Abstract: Satellite observations provide invaluable data across different spatio-temporal scales. These data enable us to build models for applications such as land cover classification, agricultural monitoring, surface water mapping, biodiversity monitoring, among others. Meanwhile, machine learning (ML) techniques can be utilized to advance these applications, and develop faster, more efficient and scalable models. These techniques learn from training datasets that are generated from image annotation or ground reference observations. However, to develop accurate ML-based models, and be able to validate their accuracy, we need to use benchmark training datasets that are representative of the diversity of the target variable, and openly accessible to all researchers and developers.
To address this requirement, Radiant Earth Foundation has established Radiant MLHub to foster sharing of geospatial training data for different thematic applications. Radiant MLHub is hosted on the cloud and users will be able to search for different training datasets, and quickly ingest them into their pipelines using an API. To increase interoperability of training datasets generated by different institutions, Radiant MLHub has adopted the SpatioTemporal Asset Catalog (STAC) as the standard for data cataloging.
In this presentation, I will review the architecture of Radiant MLHub, its API access and the STAC definition for training data. Next, I will present two applications on using ML models for LC classification from multi-spectral data and surface water detection from Synthetic Aperture (SAR) data.
Speaker bio: Hamed Alemohammad is the Chief Data Scientist at Radiant Earth Foundation, leading the development of Radiant MLHub as an opensource cloud native commons for Machine Learning applications using Earth Observations. He has extensive expertise in machine learning, remote sensing and imagery techniques particularly in developing new algorithms for multi-spectral satellite and airborne based observations. He also serves as an elected member of the American Geophysical Union’s technical committee on remote sensing. Prior to joining Radiant Earth, he was a Research Scientist at Columbia University. Hamed received his PhD in Civil and Environmental Engineering from MIT in 2014.
Abstract: Landscape classification is the task of using imagery to map defined features on the landscape. As computer technology and data science methodology advances, new techniques for this problem emerge. Modern machine learning (ML) utilizing neural networks (NN) – is becoming an industry-standard data science approach for a variety of applications. In particular, procedures of analysis for the task of computer vision (CV) are particularly adept and well-understood) at the task of computer vision (CV).

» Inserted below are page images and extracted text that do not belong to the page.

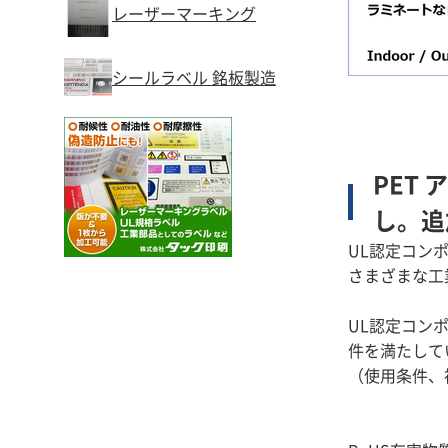
レーザーマーキング
シールラベル 銘板製造
PET
し。追
UL認定コン
さまざまな工
UL認定コン
件を満たして
（使用条件、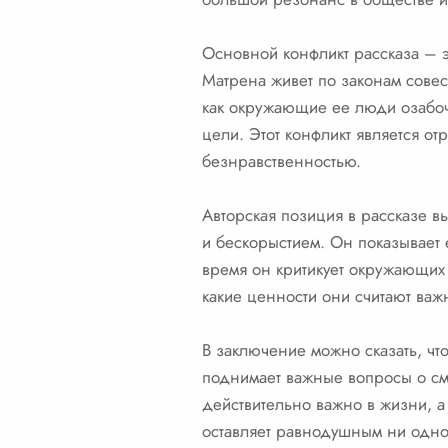
Основной конфликт рассказа –
Матрена живет по законам совест
как окружающие ее люди озабоч
цели. Этот конфликт является 
безнравственностью.
Авторская позиция в рассказе 
и бескорыстием. Он показывает 
время он критикует окружающих е
какие ценности они считают важ
В заключение можно сказать, ч
поднимает важные вопросы о смы
действительно важно в жизни, а
оставляет равнодушным ни одного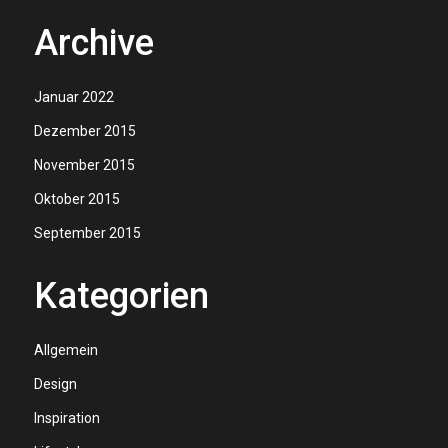
Archive
Januar 2022
Dezember 2015
November 2015
Oktober 2015
September 2015
Kategorien
Allgemein
Design
Inspiration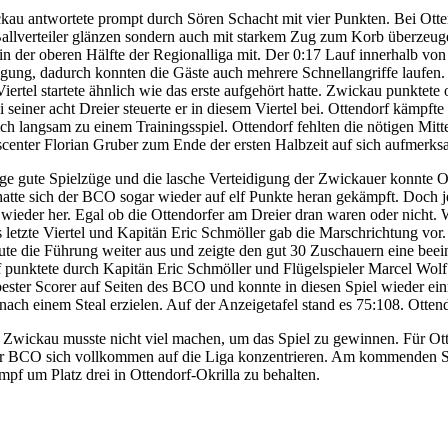
ickau antwortete prompt durch Sören Schacht mit vier Punkten. Bei 
Ballverteiler glänzen sondern auch mit starkem Zug zum Korb überzeug
 in der oberen Hälfte der Regionalliga mit. Der 0:17 Lauf innerhalb v
igung, dadurch konnten die Gäste auch mehrere Schnellangriffe laufen. 
iertel startete ähnlich wie das erste aufgehört hatte. Zwickau punktete
i seiner acht Dreier steuerte er in diesem Viertel bei. Ottendorf kämp
h langsam zu einem Trainingsspiel. Ottendorf fehlten die nötigen Mit
scenter Florian Gruber zum Ende der ersten Halbzeit auf sich aufmerk
ige gute Spielzüge und die lasche Verteidigung der Zwickauer konnte O
atte sich der BCO sogar wieder auf elf Punkte heran gekämpft. Doch je
wieder her. Egal ob die Ottendorfer am Dreier dran waren oder nicht. W
s letzte Viertel und Kapitän Eric Schmöller gab die Marschrichtung vo
aute die Führung weiter aus und zeigte den gut 30 Zuschauern eine bee
punktete durch Kapitän Eric Schmöller und Flügelspieler Marcel Wolf. 
ster Scorer auf Seiten des BCO und konnte in diesen Spiel wieder ein
h einem Steal erzielen. Auf der Anzeigetafel stand es 75:108. Ottendor
Zwickau musste nicht viel machen, um das Spiel zu gewinnen. Für Otten
er BCO sich vollkommen auf die Liga konzentrieren. Am kommenden Sa
f um Platz drei in Ottendorf-Okrilla zu behalten.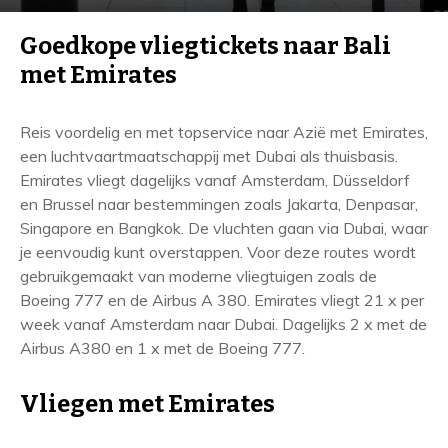
Goedkope vliegtickets naar Bali
met Emirates
Reis voordelig en met topservice naar Azië met Emirates,
een luchtvaartmaatschappij met Dubai als thuisbasis.
Emirates vliegt dagelijks vanaf Amsterdam, Düsseldorf
en Brussel naar bestemmingen zoals Jakarta, Denpasar,
Singapore en Bangkok. De vluchten gaan via Dubai, waar
je eenvoudig kunt overstappen. Voor deze routes wordt
gebruikgemaakt van moderne vliegtuigen zoals de
Boeing 777 en de Airbus A 380. Emirates vliegt 21 x per
week vanaf Amsterdam naar Dubai. Dagelijks 2 x met de
Airbus A380 en 1 x met de Boeing 777.
Vliegen met Emirates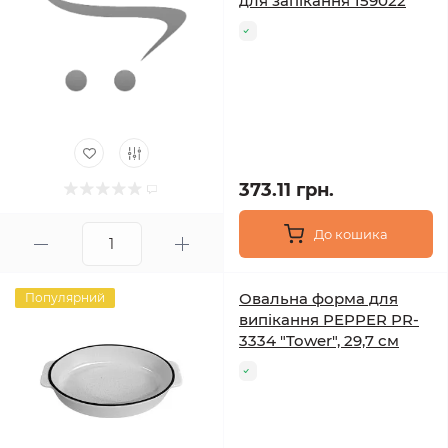
для запікання 159022
373.11 грн.
До кошика
Овальна форма для
Популярний
випікання PEPPER PR-
3334 "Tower", 29,7 см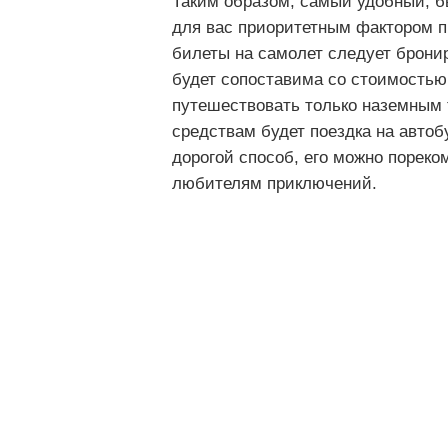
Таким образом, самый удобный, б
для вас приоритетным фактором п
билеты на самолет следует бронир
будет сопоставима со стоимостью 
путешествовать только наземным 
средствам будет поездка на авто
дорогой способ, его можно порек
любителям приключений.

However, current landscape classification necessarily exposes trade-offs between accuracy, spatial granularity, and resources required. CV offers a unique combination of speed and accuracy, while still producing feature mappings rather than simple pixel classifications. Compared to other explicit feature extractors, such as object-based image analysis (OBIA), CV can be a cost-effective a powerful methodology for obtaining features from difficult-to-classify image domains.
This application shows how an off-the-shelf Deep Neural Network (DNN) algorithm – Inception v2 – was retrained into a production classifier and applied to the problem of locating and sizing cannabis production on private lands in Trinity County. This application demonstrates the strengths and limitations for applying this method at the landscape scale.
The presentation concludes with ‘next steps’ and identifies developing technologies and architectures that mitigate some of the limitations in the current application.
Speaker bio: Daryl Van Dyke serves as the spatial analyst for the USFWS, in Science Applications and Strategic Habitat Conservation. I have a interdisciplinary background, with a focus on community and environment as well as second BS and MS in Environmental Engineering. My thesis focused on using two-dimensional hydrodynamics for fish passage culvert retrofit design. As a federal servant, and a programmer, I've looked at the developing technologies of LiDAR, Structure-from-Motion, and ML as pivotal to the task of landscape analysis and conservation design. Non-technical interests in federal service include integrating analytic workflows, encouraging cross-program collaboration, and building accountability and reproducible science in resource management.